- _Directions_
All entries are to be copied exactly, with pictures removed.

Source data
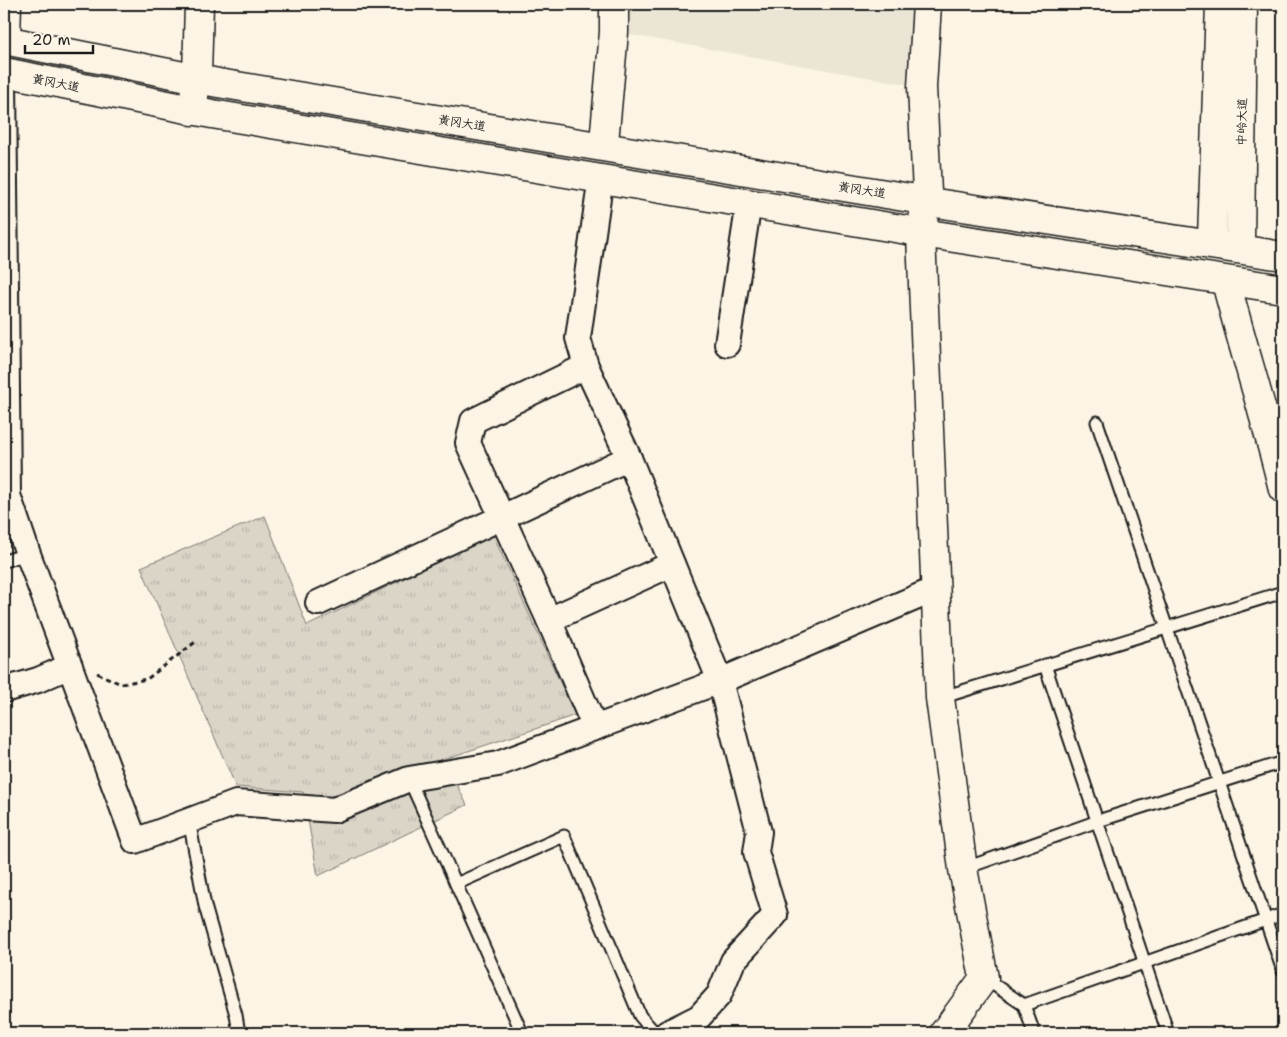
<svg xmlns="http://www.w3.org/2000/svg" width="1287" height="1037" viewBox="0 0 1287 1037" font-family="'Shantell Sans','LXGW WenKai TC',sans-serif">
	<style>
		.built { fill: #ebe5d6 }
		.grass { fill: url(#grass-tufts); stroke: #7c7872 }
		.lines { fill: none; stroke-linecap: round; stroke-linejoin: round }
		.lane-casing { stroke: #1c1c1c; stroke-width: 15 }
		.street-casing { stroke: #1c1c1c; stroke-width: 28 }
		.secondary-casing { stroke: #1c1c1c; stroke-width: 31 }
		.primary-casing { stroke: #1c1c1c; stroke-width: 31 }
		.path { stroke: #1c1c1c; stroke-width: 3; stroke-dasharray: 5 4; stroke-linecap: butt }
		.lane { stroke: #fcf5e5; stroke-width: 11 }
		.street { stroke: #fcf5e5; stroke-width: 24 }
		.secondary { stroke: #fcf5e5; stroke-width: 28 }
		.primary { stroke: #fcf5e5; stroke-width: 28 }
		.labels { text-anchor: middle; stroke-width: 4; stroke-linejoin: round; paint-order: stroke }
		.street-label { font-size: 12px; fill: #1c1c1c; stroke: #fcf5e5 }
	</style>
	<defs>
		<pattern id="grass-tufts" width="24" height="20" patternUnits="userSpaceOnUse" patternTransform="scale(1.25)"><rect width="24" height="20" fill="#dbd5c8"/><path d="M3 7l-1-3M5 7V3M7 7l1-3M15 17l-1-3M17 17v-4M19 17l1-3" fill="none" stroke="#bbb6ab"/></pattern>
	</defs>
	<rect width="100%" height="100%" fill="#fcf5e5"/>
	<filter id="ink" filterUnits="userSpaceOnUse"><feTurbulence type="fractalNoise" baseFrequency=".02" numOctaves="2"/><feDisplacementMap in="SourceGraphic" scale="10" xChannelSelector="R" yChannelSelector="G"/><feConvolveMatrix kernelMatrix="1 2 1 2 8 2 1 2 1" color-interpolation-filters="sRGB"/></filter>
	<g filter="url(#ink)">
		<path class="built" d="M614,4H927L922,87L614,32Z"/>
		<path class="grass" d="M265,516L307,626L493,535L575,715L553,723L444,759L467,805L318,876L303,792L236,787L141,567Z"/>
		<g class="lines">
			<g class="lane-casing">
				<g id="lane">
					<path d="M1097,422L1283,971"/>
					<path d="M4,561L28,554"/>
					<path d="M1045,665L1168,1033"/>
					<path d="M940,698L1283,592"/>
					<path d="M409,779L456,884L564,836L640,1016L655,1033"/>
					<path d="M189,820L205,906L236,1015L239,1033"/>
					<path d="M963,869L1098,821L1283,762"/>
					<path d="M456,884L522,1033"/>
					<path d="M984,978L1024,1005L1034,1033"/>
					<path d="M1024,1005L1283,914"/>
				</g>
			</g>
			<g class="street-casing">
				<g id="street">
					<path d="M4,78L8,495L28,554L135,841L236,803L334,810L409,779L498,764L720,681L936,589"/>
					<path d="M600,184L578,338L586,366L629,458L720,681L759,832L756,852L775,915L733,961L719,995L699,1017L667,1033"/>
					<path d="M727,344L748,209"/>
					<path d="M586,366L473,421L468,443L549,620L595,728"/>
					<path d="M318,603L629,458"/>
					<path d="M549,620L672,564"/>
					<path d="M4,690L38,680L70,666"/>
				</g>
			</g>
			<g class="secondary-casing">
				<g id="secondary">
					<path d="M927,4L922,87L927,193L921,235L940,698L963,869L984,978L944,1033"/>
					<path d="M6,38L7,4"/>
					<path d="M192,111L197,75L199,4"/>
					<path d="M604,142L614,32V4"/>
					<path d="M1212,238L1220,4"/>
					<path d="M1240,241L1243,4"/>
					<path d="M1226,282C1244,351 1266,419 1283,489"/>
				</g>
			</g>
			<g class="primary-casing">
				<g id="primary">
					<path d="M4,40L218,83L922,200"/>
					<path d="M4,72L212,114L907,230"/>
					<path d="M936,203L1283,256"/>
					<path d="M935,235L1283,289"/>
				</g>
			</g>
			<path class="path" d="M97,673L121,684L147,679L198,640"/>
			<use href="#lane" class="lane"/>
			<use href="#street" class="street"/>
			<use href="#secondary" class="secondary"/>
			<use href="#primary" class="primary"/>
		</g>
	</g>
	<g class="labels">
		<g class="street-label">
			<text transform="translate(56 83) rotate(11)" y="4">黄冈大道</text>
			<text transform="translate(1242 122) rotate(-89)" y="4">中岭大道</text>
			<text transform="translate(462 123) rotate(9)" y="4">黄冈大道</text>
			<text transform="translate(862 190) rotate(9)" y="4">黄冈大道</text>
		</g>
	</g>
	<rect width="1287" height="1037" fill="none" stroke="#fcf5e5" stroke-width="20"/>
	<rect x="10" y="10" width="1267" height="1017" fill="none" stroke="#1c1c1c" stroke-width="2" filter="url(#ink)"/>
	<path d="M25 45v8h68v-8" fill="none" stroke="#1c1c1c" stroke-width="2.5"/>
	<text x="32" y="45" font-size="15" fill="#1c1c1c" stroke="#fcf5e5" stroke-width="4" paint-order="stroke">20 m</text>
</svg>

- _Answer_
<svg xmlns="http://www.w3.org/2000/svg" width="1287" height="1037" viewBox="0 0 1287 1037" font-family="'Shantell Sans','LXGW WenKai TC',sans-serif">
	<style>
		.built { fill: #ebe5d6 }
		.grass { fill: url(#grass-tufts); stroke: #7c7872 }
		.lines { fill: none; stroke-linecap: round; stroke-linejoin: round }
		.lane-casing { stroke: #1c1c1c; stroke-width: 15 }
		.street-casing { stroke: #1c1c1c; stroke-width: 28 }
		.secondary-casing { stroke: #1c1c1c; stroke-width: 31 }
		.primary-casing { stroke: #1c1c1c; stroke-width: 31 }
		.path { stroke: #1c1c1c; stroke-width: 3; stroke-dasharray: 5 4; stroke-linecap: butt }
		.lane { stroke: #fcf5e5; stroke-width: 11 }
		.street { stroke: #fcf5e5; stroke-width: 24 }
		.secondary { stroke: #fcf5e5; stroke-width: 28 }
		.primary { stroke: #fcf5e5; stroke-width: 28 }
		.labels { text-anchor: middle; stroke-width: 4; stroke-linejoin: round; paint-order: stroke }
		.street-label { font-size: 12px; fill: #1c1c1c; stroke: #fcf5e5 }
	</style>
	<defs>
		<pattern id="grass-tufts" width="24" height="20" patternUnits="userSpaceOnUse" patternTransform="scale(1.25)"><rect width="24" height="20" fill="#dbd5c8"/><path d="M3 7l-1-3M5 7V3M7 7l1-3M15 17l-1-3M17 17v-4M19 17l1-3" fill="none" stroke="#bbb6ab"/></pattern>
	</defs>
	<rect width="100%" height="100%" fill="#fcf5e5"/>
	<filter id="ink" filterUnits="userSpaceOnUse"><feTurbulence type="fractalNoise" baseFrequency=".02" numOctaves="2"/><feDisplacementMap in="SourceGraphic" scale="10" xChannelSelector="R" yChannelSelector="G"/><feConvolveMatrix kernelMatrix="1 2 1 2 8 2 1 2 1" color-interpolation-filters="sRGB"/></filter>
	<g filter="url(#ink)">
		<path class="built" d="M614,4H927L922,87L614,32Z"/>
		<path class="grass" d="M265,516L307,626L493,535L575,715L553,723L444,759L467,805L318,876L303,792L236,787L141,567Z"/>
		<g class="lines">
			<g class="lane-casing">
				<g id="lane">
					<path d="M1097,422L1283,971"/>
					<path d="M4,561L28,554"/>
					<path d="M1045,665L1168,1033"/>
					<path d="M940,698L1283,592"/>
					<path d="M409,779L456,884L564,836L640,1016L655,1033"/>
					<path d="M189,820L205,906L236,1015L239,1033"/>
					<path d="M963,869L1098,821L1283,762"/>
					<path d="M456,884L522,1033"/>
					<path d="M984,978L1024,1005L1034,1033"/>
					<path d="M1024,1005L1283,914"/>
				</g>
			</g>
			<g class="street-casing">
				<g id="street">
					<path d="M4,78L8,495L28,554L135,841L236,803L334,810L409,779L498,764L720,681L936,589"/>
					<path d="M600,184L578,338L586,366L629,458L720,681L759,832L756,852L775,915L733,961L719,995L699,1017L667,1033"/>
					<path d="M727,344L748,209"/>
					<path d="M586,366L473,421L468,443L549,620L595,728"/>
					<path d="M318,603L629,458"/>
					<path d="M549,620L672,564"/>
					<path d="M4,690L38,680L70,666"/>
				</g>
			</g>
			<g class="secondary-casing">
				<g id="secondary">
					<path d="M927,4L922,87L927,193L921,235L940,698L963,869L984,978L944,1033"/>
					<path d="M6,38L7,4"/>
					<path d="M192,111L197,75L199,4"/>
					<path d="M604,142L614,32V4"/>
					<path d="M1212,238L1220,4"/>
					<path d="M1240,241L1243,4"/>
					<path d="M1226,282C1244,351 1266,419 1283,489"/>
				</g>
			</g>
			<g class="primary-casing">
				<g id="primary">
					<path d="M4,40L218,83L922,200"/>
					<path d="M4,72L212,114L907,230"/>
					<path d="M936,203L1283,256"/>
					<path d="M935,235L1283,289"/>
				</g>
			</g>
			<path class="path" d="M97,673L121,684L147,679L198,640"/>
			<use href="#lane" class="lane"/>
			<use href="#street" class="street"/>
			<use href="#secondary" class="secondary"/>
			<use href="#primary" class="primary"/>
		</g>
	</g>
	<g class="labels">
		<g class="street-label">
			<text transform="translate(56 83) rotate(11)" y="4">黄冈大道</text>
			<text transform="translate(1242 122) rotate(-89)" y="4">中岭大道</text>
			<text transform="translate(462 123) rotate(9)" y="4">黄冈大道</text>
			<text transform="translate(862 190) rotate(9)" y="4">黄冈大道</text>
		</g>
	</g>
	<rect width="1287" height="1037" fill="none" stroke="#fcf5e5" stroke-width="20"/>
	<rect x="10" y="10" width="1267" height="1017" fill="none" stroke="#1c1c1c" stroke-width="2" filter="url(#ink)"/>
	<path d="M25 45v8h68v-8" fill="none" stroke="#1c1c1c" stroke-width="2.5"/>
	<text x="32" y="45" font-size="15" fill="#1c1c1c" stroke="#fcf5e5" stroke-width="4" paint-order="stroke">20 m</text>
</svg>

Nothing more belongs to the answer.